Extrait à lire ::
-=-=-

Celle que vous croyez, de Camille Laurens
Aphone pour vous servir

Jeudi soir.

J'ai le sourire.
En face de moi, un grand miroir.
Je me relook de haut en bas :
- Chemise blanche classique (relativement moulante au niveau des seins),
- Jupe noire classique (relativement courte et moulante au niveau des fesses),
- Collants blancs et petites chaussures asiatique noires.

Ce soir, je suis serveuse.
Et en apparence, c'est plutôt classe.

Je téléphone à ma grand-mère pour lui raconter mes histoires en avant première.
"Oh super, je penserai à toi ce soir, j'espère qu'ils vont te donner un peu à manger quand-même !".
Moi aussi j'espère, à vrai dire.

Lio attend que j'ai raccroché pour mettre son manteau.
Je nous place tous les deux devant la glace.
On est au summum de la classe.
Je suis excitée.
On monte dans la voiture.
La jupe (un poil trop petite) me sert au niveau du ventre.
Au moins, elle tombera pas (pensais-je pour me rassurer)(m'enfin elle risque de remonter)(hum).

5h. On arrive.
Lio se gare sur le parking, juste en face de la célèbre chaîne d'hôtels Jupiter.
J'ai le trac mais j'ai confiance, Lio a dit qu'il resterait près de moi toute la soirée pour m'aider.

Lui, c'est un habitué, ça fait un an qu'il travaille ici en tant qu'extra.
Moi, j'ai jamais fait serveuse, et j'ai jamais travaillé non plus dans ce genre d'endroit.

J'ai confiance, Lio sera là pour m'épauler.

20 minutes après être entré et avoir vu quelques serveurs et serveuses, Lio s'éclipse pour aller faire autre chose que de m'assister.
Je reste zen.

Je prends une blonde pour cible, la harcelant de questions dès que j'ai un doute.
"Faut ramener combien de bouteilles d'eau ? Elles sont où déjà ? Où ça ? Ah ok. C'est loin ? Et fallait pas ramener autre chose ? Le Coca je le pose bien ici ?".
Je prie à chaque début de phrase pour qu'elle ne m'envoie pas chier.
Mais à ma grande surprise, elle est sympa.

-=-=-

Données fournies ::
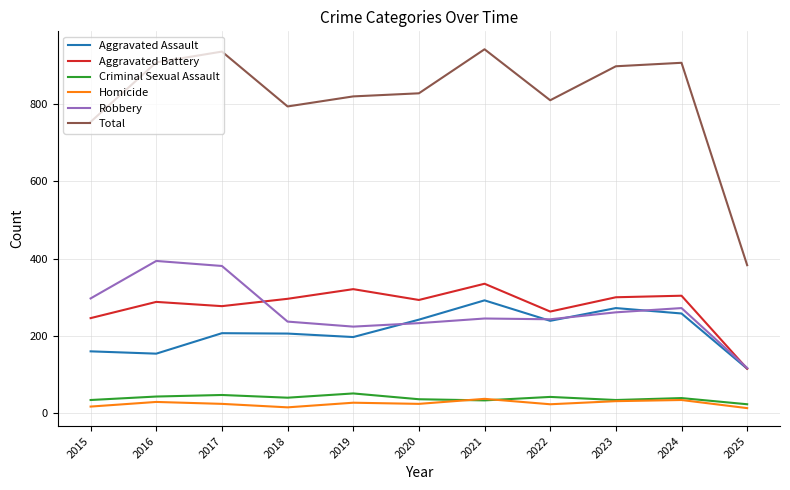

Which category has the lowest value in the Robbery series?

2025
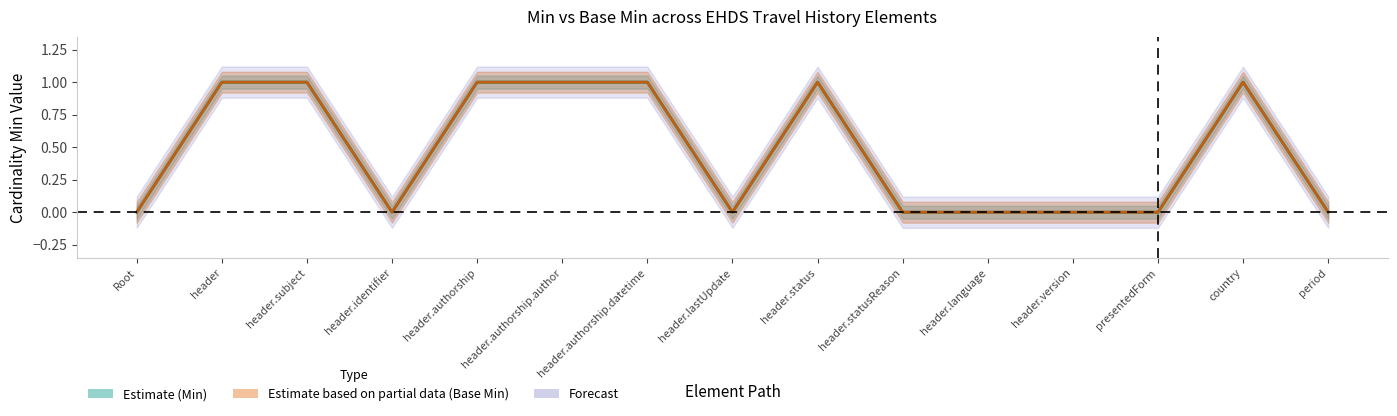

What is the total value across all series at header.authorship.datetime?

2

-=-=-

Travail à faire ::
[1] D'après l'extrait, depuis combien de temps Lio travaille-t-il comme extra à cet endroit ?
[2] Énumérez tous les vêtements et chaussures que la personne qui raconte porte devant le miroir dans l'extrait.
[3] Traduisez en anglais la phrase de l'extrait « Lio se gare sur le parking, juste en face de la célèbre chaîne d'hôtels Jupiter. »
Ce matériel provient d'une autre source.

Réponses rédigées ::
[1] Depuis un an.

[2]
- Chemise blanche classique
- Jupe noire classique
- Collants blancs
- Petites chaussures asiatique noires

[3] Lio parks in the parking lot, right across from the famous Jupiter hotel chain.